* begin *

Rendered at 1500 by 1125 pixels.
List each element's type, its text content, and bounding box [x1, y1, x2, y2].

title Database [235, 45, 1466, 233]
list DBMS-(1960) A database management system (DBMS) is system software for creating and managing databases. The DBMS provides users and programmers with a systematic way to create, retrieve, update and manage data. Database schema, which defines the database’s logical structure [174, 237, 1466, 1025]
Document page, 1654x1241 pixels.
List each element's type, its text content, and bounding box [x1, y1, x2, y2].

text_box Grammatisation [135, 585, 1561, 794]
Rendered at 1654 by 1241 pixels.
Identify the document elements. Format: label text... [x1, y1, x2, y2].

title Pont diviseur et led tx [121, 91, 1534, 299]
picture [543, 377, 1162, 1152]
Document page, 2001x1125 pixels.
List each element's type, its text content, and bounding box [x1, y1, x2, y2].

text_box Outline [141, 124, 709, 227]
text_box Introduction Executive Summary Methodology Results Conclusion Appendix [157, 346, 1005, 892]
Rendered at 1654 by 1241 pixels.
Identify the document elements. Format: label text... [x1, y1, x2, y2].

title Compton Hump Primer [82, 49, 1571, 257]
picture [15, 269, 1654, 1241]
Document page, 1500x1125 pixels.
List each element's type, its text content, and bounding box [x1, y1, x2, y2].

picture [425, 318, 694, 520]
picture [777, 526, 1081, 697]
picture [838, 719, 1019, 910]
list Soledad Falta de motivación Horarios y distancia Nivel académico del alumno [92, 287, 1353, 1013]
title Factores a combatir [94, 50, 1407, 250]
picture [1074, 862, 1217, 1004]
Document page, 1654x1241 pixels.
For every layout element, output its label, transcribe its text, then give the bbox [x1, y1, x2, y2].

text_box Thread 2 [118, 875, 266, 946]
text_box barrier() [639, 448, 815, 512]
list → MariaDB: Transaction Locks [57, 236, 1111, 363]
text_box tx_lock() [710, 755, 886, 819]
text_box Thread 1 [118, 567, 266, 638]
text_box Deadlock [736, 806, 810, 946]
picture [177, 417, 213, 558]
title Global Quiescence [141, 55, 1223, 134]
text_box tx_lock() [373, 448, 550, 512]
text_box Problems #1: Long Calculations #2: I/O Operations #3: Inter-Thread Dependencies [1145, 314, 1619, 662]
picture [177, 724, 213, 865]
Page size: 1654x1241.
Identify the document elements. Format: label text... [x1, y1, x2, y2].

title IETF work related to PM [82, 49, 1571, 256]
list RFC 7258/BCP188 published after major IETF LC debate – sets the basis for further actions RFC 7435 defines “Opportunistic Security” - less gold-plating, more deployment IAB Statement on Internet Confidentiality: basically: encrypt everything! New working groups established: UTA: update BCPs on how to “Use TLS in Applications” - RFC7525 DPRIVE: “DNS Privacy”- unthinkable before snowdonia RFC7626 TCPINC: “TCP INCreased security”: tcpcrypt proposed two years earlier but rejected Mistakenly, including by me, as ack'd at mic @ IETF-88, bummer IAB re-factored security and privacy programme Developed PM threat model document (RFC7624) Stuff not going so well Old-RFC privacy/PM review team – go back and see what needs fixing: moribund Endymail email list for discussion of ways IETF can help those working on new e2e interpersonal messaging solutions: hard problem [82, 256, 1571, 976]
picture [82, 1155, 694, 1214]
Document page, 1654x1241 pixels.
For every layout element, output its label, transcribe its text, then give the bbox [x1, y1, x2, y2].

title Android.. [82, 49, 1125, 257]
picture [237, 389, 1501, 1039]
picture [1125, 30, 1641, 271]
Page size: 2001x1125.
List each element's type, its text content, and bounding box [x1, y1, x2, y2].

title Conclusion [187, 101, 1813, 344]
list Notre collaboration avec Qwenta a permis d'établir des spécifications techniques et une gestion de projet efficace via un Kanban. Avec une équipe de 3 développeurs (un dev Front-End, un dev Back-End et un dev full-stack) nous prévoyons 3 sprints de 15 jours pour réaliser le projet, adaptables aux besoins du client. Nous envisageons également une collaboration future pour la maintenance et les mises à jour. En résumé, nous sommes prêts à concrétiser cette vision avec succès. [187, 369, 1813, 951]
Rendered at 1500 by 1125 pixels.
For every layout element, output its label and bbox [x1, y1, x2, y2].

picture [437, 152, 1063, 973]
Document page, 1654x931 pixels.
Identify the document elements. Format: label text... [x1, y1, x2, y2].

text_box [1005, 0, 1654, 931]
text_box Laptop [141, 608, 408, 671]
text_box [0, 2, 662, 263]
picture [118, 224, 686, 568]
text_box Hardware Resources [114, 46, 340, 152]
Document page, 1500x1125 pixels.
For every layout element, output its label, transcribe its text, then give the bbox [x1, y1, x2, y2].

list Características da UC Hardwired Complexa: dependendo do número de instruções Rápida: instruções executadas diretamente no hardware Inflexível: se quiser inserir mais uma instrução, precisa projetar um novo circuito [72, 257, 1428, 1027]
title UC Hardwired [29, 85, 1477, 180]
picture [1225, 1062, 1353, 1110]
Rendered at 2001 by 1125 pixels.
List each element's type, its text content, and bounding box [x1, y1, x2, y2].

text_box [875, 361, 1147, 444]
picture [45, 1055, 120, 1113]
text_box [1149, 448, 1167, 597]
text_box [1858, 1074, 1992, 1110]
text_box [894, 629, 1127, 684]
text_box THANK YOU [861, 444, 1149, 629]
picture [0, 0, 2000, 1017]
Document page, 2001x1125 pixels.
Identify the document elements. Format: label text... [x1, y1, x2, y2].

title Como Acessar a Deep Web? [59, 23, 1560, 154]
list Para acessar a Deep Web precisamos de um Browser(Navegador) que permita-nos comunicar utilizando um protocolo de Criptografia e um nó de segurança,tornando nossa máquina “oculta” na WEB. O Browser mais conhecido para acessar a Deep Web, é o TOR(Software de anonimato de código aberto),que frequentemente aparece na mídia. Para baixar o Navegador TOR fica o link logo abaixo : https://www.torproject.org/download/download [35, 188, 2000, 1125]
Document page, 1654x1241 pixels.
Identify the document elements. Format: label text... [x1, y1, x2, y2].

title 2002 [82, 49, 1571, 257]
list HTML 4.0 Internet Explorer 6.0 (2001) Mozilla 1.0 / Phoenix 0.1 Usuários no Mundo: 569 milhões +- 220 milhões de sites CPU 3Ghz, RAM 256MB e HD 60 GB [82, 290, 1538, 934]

* end *

# Problem to work on
Repeat the items above word for word, from the start through the line containing "picture [1074, 862, 1217, 1004]".

# Answer to this exercise
Rendered at 1500 by 1125 pixels.
List each element's type, its text content, and bounding box [x1, y1, x2, y2].

title Database [235, 45, 1466, 233]
list DBMS-(1960) A database management system (DBMS) is system software for creating and managing databases. The DBMS provides users and programmers with a systematic way to create, retrieve, update and manage data. Database schema, which defines the database’s logical structure [174, 237, 1466, 1025]
Document page, 1654x1241 pixels.
List each element's type, its text content, and bounding box [x1, y1, x2, y2].

text_box Grammatisation [135, 585, 1561, 794]
Rendered at 1654 by 1241 pixels.
Identify the document elements. Format: label text... [x1, y1, x2, y2].

title Pont diviseur et led tx [121, 91, 1534, 299]
picture [543, 377, 1162, 1152]
Document page, 2001x1125 pixels.
List each element's type, its text content, and bounding box [x1, y1, x2, y2].

text_box Outline [141, 124, 709, 227]
text_box Introduction Executive Summary Methodology Results Conclusion Appendix [157, 346, 1005, 892]
Rendered at 1654 by 1241 pixels.
Identify the document elements. Format: label text... [x1, y1, x2, y2].

title Compton Hump Primer [82, 49, 1571, 257]
picture [15, 269, 1654, 1241]
Document page, 1500x1125 pixels.
List each element's type, its text content, and bounding box [x1, y1, x2, y2].

picture [425, 318, 694, 520]
picture [777, 526, 1081, 697]
picture [838, 719, 1019, 910]
list Soledad Falta de motivación Horarios y distancia Nivel académico del alumno [92, 287, 1353, 1013]
title Factores a combatir [94, 50, 1407, 250]
picture [1074, 862, 1217, 1004]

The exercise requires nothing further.